[TASK DETAILS]: To complete this task, print all the data below exactly but leave out the images.

[DATASET CONTENT]:
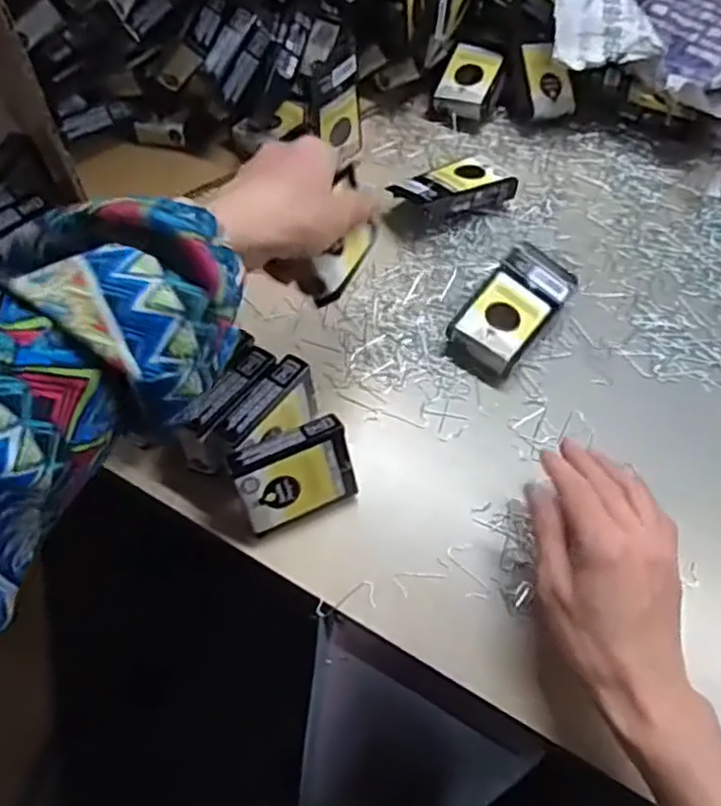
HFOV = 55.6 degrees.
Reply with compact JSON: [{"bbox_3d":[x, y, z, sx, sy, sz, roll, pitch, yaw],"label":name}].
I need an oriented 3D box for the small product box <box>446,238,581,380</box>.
[{"bbox_3d":[0.114,-0.069,0.509,0.055,0.032,0.106,32,65,18],"label":"small product box"}]

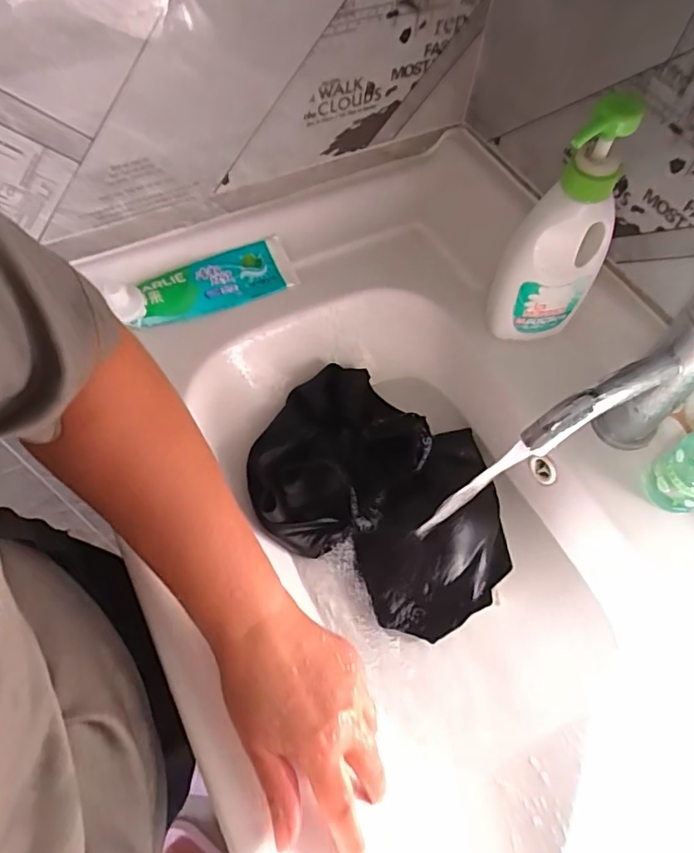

[TASK OUTPUT]:
HFOV = 55.6 degrees.
Reply with compact JSON: [{"bbox_3d":[x, y, z, sx, sy, sz, roll, pitch, yaw],"label":name}].
I need an oriented 3D box for the small product box <box>446,238,581,380</box>.
[{"bbox_3d":[0.114,-0.069,0.509,0.055,0.032,0.106,32,65,18],"label":"small product box"}]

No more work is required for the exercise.